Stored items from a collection
++++++

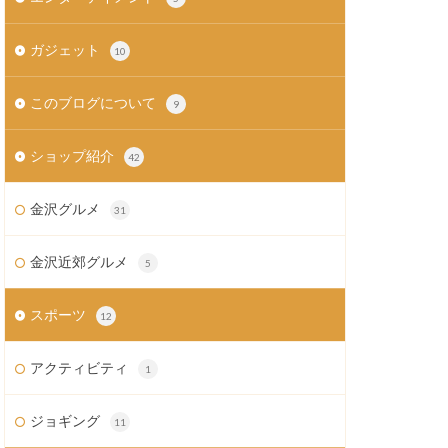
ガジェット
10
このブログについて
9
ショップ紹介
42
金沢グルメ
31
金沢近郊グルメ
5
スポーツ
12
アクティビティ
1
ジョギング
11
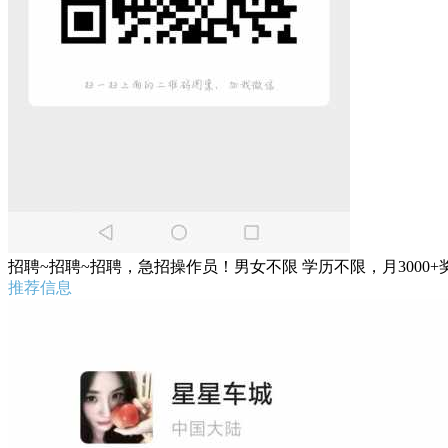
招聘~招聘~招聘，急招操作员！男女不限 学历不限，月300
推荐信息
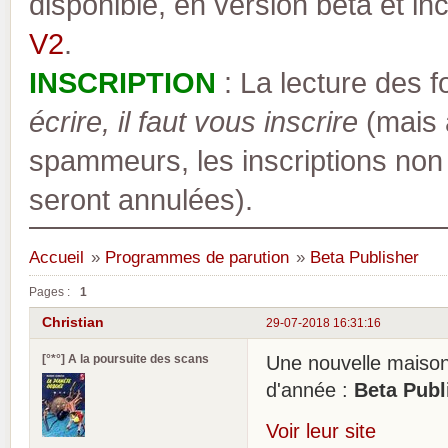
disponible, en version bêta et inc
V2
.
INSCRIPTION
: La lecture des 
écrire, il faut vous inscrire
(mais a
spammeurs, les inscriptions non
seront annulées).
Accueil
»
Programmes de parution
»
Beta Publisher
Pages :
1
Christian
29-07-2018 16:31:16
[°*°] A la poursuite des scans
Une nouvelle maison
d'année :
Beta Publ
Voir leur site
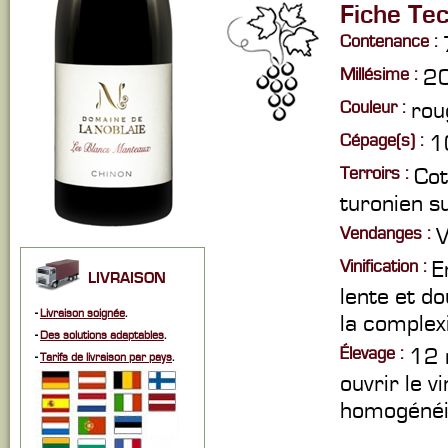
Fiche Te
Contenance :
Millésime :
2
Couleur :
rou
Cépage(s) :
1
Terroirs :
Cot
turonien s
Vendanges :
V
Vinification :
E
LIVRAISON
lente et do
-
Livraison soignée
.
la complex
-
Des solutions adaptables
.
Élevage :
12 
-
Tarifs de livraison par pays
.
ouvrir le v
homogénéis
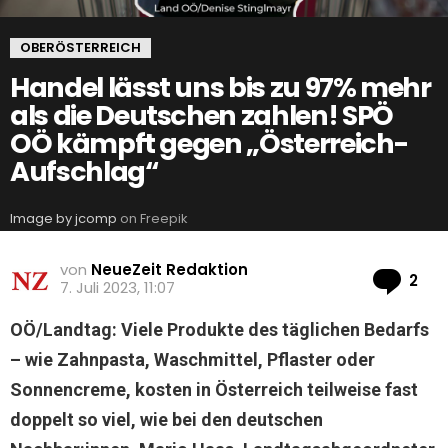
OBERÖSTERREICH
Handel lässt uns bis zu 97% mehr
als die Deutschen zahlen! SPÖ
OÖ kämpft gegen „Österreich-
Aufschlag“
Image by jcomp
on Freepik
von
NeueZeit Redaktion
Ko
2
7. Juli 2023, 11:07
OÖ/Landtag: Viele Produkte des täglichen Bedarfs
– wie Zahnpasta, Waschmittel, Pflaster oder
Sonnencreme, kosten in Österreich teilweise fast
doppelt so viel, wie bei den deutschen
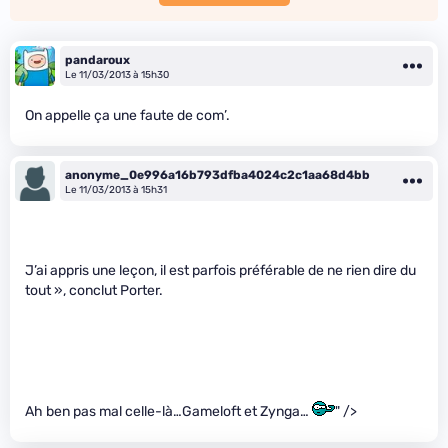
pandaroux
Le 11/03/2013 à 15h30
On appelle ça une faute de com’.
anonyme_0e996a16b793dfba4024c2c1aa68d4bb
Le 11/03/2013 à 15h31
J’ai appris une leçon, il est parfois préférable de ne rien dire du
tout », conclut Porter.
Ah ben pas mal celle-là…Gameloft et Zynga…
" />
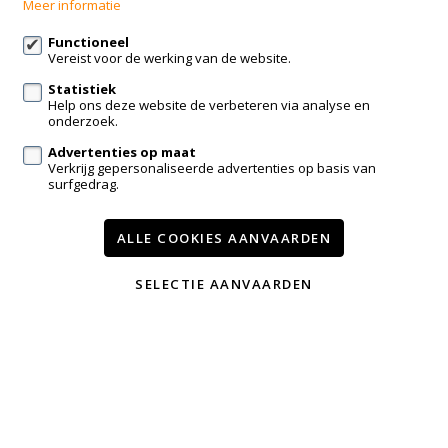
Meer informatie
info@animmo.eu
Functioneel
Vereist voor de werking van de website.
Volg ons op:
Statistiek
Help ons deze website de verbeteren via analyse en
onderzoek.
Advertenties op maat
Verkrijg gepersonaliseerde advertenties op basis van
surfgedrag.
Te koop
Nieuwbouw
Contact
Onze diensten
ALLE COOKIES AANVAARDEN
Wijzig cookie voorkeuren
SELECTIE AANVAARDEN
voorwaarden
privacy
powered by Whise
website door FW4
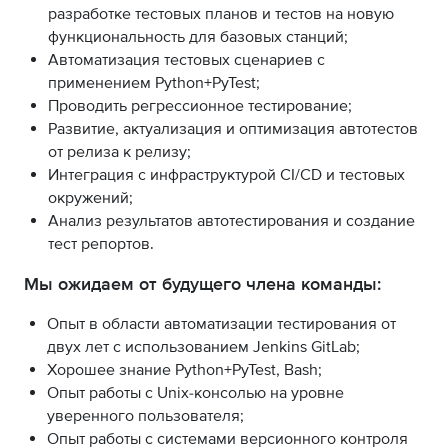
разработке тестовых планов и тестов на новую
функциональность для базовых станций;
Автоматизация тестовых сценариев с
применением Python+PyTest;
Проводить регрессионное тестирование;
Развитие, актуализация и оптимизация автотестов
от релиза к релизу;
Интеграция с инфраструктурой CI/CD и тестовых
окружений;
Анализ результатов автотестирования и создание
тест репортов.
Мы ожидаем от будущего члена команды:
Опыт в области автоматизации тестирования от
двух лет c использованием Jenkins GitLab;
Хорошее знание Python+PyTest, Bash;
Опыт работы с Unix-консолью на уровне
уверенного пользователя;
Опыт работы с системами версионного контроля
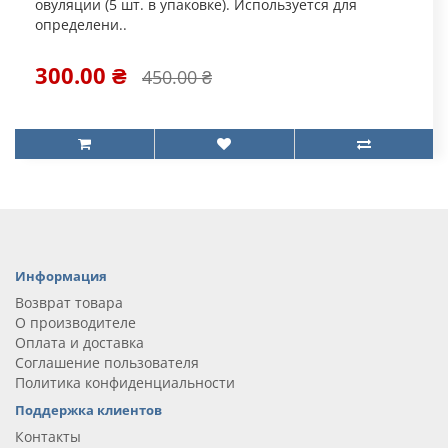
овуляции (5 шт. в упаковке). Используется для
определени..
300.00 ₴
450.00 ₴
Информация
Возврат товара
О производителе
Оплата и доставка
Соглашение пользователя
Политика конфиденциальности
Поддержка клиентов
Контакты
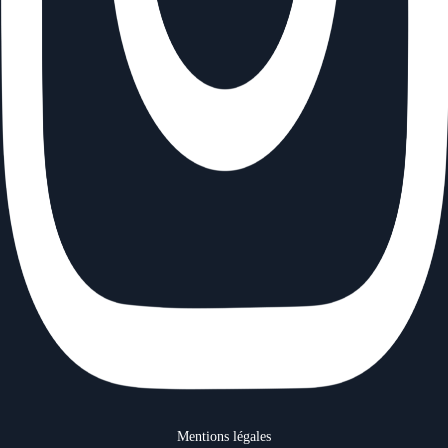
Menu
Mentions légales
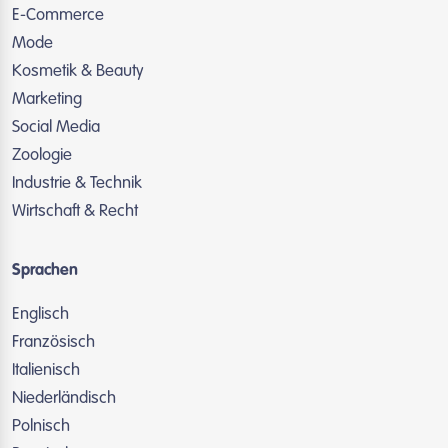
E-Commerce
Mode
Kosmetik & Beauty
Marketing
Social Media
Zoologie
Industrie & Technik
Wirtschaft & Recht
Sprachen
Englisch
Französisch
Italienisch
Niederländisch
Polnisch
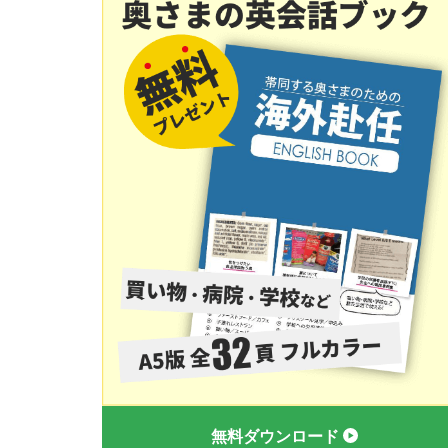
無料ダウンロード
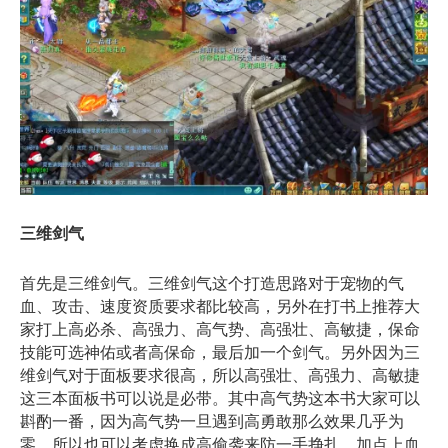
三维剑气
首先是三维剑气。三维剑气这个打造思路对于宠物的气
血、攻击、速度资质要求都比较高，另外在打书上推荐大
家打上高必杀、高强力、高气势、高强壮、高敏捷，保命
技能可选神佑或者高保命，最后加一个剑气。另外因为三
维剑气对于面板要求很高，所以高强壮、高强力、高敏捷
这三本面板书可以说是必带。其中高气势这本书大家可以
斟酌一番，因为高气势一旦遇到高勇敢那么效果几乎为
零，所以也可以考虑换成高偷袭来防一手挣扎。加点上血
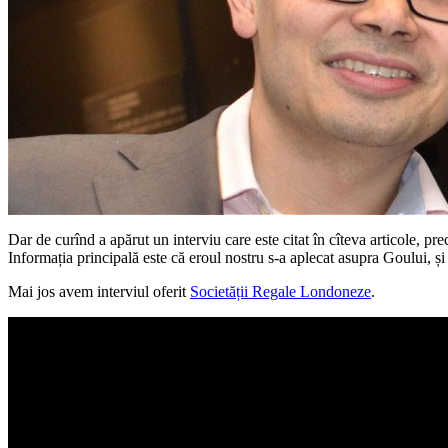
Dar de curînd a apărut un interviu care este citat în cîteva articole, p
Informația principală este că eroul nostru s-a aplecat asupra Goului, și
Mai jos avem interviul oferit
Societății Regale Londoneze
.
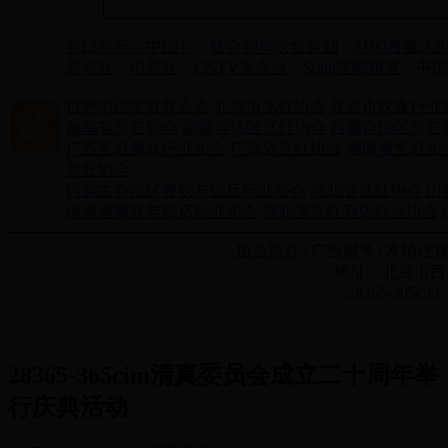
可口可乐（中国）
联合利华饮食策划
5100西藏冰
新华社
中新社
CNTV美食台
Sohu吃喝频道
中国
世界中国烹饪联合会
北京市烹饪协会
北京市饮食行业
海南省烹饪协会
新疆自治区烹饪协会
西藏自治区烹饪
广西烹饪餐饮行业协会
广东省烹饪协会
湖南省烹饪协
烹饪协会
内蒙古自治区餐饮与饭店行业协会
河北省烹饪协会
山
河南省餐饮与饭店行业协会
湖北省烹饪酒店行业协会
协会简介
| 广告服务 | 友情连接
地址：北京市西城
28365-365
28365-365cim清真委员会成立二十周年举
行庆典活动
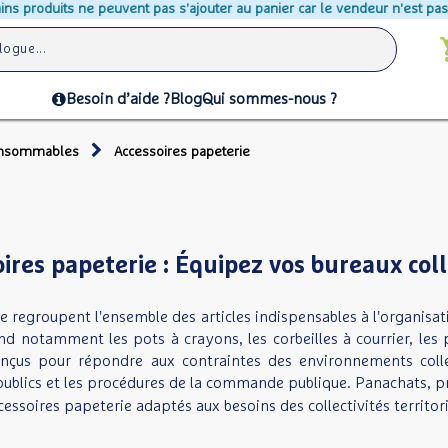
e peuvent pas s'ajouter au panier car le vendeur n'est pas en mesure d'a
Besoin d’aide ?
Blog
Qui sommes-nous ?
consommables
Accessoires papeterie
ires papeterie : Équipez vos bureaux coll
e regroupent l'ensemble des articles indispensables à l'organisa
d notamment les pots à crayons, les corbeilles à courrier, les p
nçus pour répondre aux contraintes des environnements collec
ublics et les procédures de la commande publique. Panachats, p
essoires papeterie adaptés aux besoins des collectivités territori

++++++

• What you will do: Rewrite the text of every record above, changing each "烹饪协会" to "厨艺协会" and keeping everything else as it is. Leave the pictures out of your answer.

• Solution to this task:
ガジェット
10
このブログについて
9
ショップ紹介
42
金沢グルメ
31
金沢近郊グルメ
5
スポーツ
12
アクティビティ
1
ジョギング
11
招聘~招聘~招聘，急招操作员！男女不限 学历不限，月300
推荐信息
disponible, en version bêta et inc
V2
.
INSCRIPTION
: La lecture des 
écrire, il faut vous inscrire
(mais a
spammeurs, les inscriptions non
seront annulées).
Accueil
»
Programmes de parution
»
Beta Publisher
Pages :
1
Christian
29-07-2018 16:31:16
[°*°] A la poursuite des scans
Une nouvelle maison
d'année :
Beta Publ
Voir leur site
Fiche Te
Contenance :
Millésime :
2
Couleur :
rou
Cépage(s) :
1
Terroirs :
Cot
turonien s
Vendanges :
V
Vinification :
E
LIVRAISON
lente et do
-
Livraison soignée
.
la complex
-
Des solutions adaptables
.
Élevage :
12 
-
Tarifs de livraison par pays
.
ouvrir le v
homogénéis
OBERÖSTERREICH
Handel lässt uns bis zu 97% mehr
als die Deutschen zahlen! SPÖ
OÖ kämpft gegen „Österreich-
Aufschlag“
Image by jcomp
on Freepik
von
NeueZeit Redaktion
Ko
2
7. Juli 2023, 11:07
OÖ/Landtag: Viele Produkte des täglichen Bedarfs
– wie Zahnpasta, Waschmittel, Pflaster oder
Sonnencreme, kosten in Österreich teilweise fast
doppelt so viel, wie bei den deutschen
pandaroux
Le 11/03/2013 à 15h30
On appelle ça une faute de com’.
anonyme_0e996a16b793dfba4024c2c1aa68d4bb
Le 11/03/2013 à 15h31
J’ai appris une leçon, il est parfois préférable de ne rien dire du
tout », conclut Porter.
Ah ben pas mal celle-là…Gameloft et Zynga…
" />
Meer informatie
info@animmo.eu
Functioneel
Vereist voor de werking van de website.
Volg ons op:
Statistiek
Help ons deze website de verbeteren via analyse en
onderzoek.
Advertenties op maat
Verkrijg gepersonaliseerde advertenties op basis van
surfgedrag.
Te koop
Nieuwbouw
Contact
Onze diensten
ALLE COOKIES AANVAARDEN
Wijzig cookie voorkeuren
SELECTIE AANVAARDEN
voorwaarden
privacy
powered by Whise
website door FW4
разработке тестовых планов и тестов на новую
функциональность для базовых станций;
Автоматизация тестовых сценариев с
применением Python+PyTest;
Проводить регрессионное тестирование;
Развитие, актуализация и оптимизация автотестов
от релиза к релизу;
Интеграция с инфраструктурой CI/CD и тестовых
окружений;
Анализ результатов автотестирования и создание
тест репортов.
Мы ожидаем от будущего члена команды:
Опыт в области автоматизации тестирования от
двух лет c использованием Jenkins GitLab;
Хорошее знание Python+PyTest, Bash;
Опыт работы с Unix-консолью на уровне
уверенного пользователя;
Опыт работы с системами версионного контроля
овуляции (5 шт. в упаковке). Используется для
определени..
300.00 ₴
450.00 ₴
Информация
Возврат товара
О производителе
Оплата и доставка
Соглашение пользователя
Политика конфиденциальности
Поддержка клиентов
Контакты
Menu
Mentions légales
E-Commerce
Mode
Kosmetik & Beauty
Marketing
Social Media
Zoologie
Industrie & Technik
Wirtschaft & Recht
Sprachen
Englisch
Französisch
Italienisch
Niederländisch
Polnisch
無料ダウンロード
三维剑气
首先是三维剑气。三维剑气这个打造思路对于宠物的气
血、攻击、速度资质要求都比较高，另外在打书上推荐大
家打上高必杀、高强力、高气势、高强壮、高敏捷，保命
技能可选神佑或者高保命，最后加一个剑气。另外因为三
维剑气对于面板要求很高，所以高强壮、高强力、高敏捷
这三本面板书可以说是必带。其中高气势这本书大家可以
斟酌一番，因为高气势一旦遇到高勇敢那么效果几乎为
零，所以也可以考虑换成高偷袭来防一手挣扎。加点上血
Dar de curînd a apărut un interviu care este citat în cîteva articole, p
Informația principală este că eroul nostru s-a aplecat asupra Goului, și
Mai jos avem interviul oferit
Societății Regale Londoneze
.
可口可乐（中国）
联合利华饮食策划
5100西藏冰
新华社
中新社
CNTV美食台
Sohu吃喝频道
中国
世界中国烹饪联合会
北京市厨艺协会
北京市饮食行业
海南省厨艺协会
新疆自治区厨艺协会
西藏自治区烹饪
广西烹饪餐饮行业协会
广东省厨艺协会
湖南省烹饪协
厨艺协会
内蒙古自治区餐饮与饭店行业协会
河北省厨艺协会
山
河南省餐饮与饭店行业协会
湖北省烹饪酒店行业协会
协会简介
| 广告服务 | 友情连接
地址：北京市西城
28365-365
28365-365cim清真委员会成立二十周年举
行庆典活动
e peuvent pas s'ajouter au panier car le vendeur n'est pas en mesure d'a
Besoin d’aide ?
Blog
Qui sommes-nous ?
consommables
Accessoires papeterie
ires papeterie : Équipez vos bureaux coll
e regroupent l'ensemble des articles indispensables à l'organisa
d notamment les pots à crayons, les corbeilles à courrier, les p
nçus pour répondre aux contraintes des environnements collec
ublics et les procédures de la commande publique. Panachats, p
essoires papeterie adaptés aux besoins des collectivités territori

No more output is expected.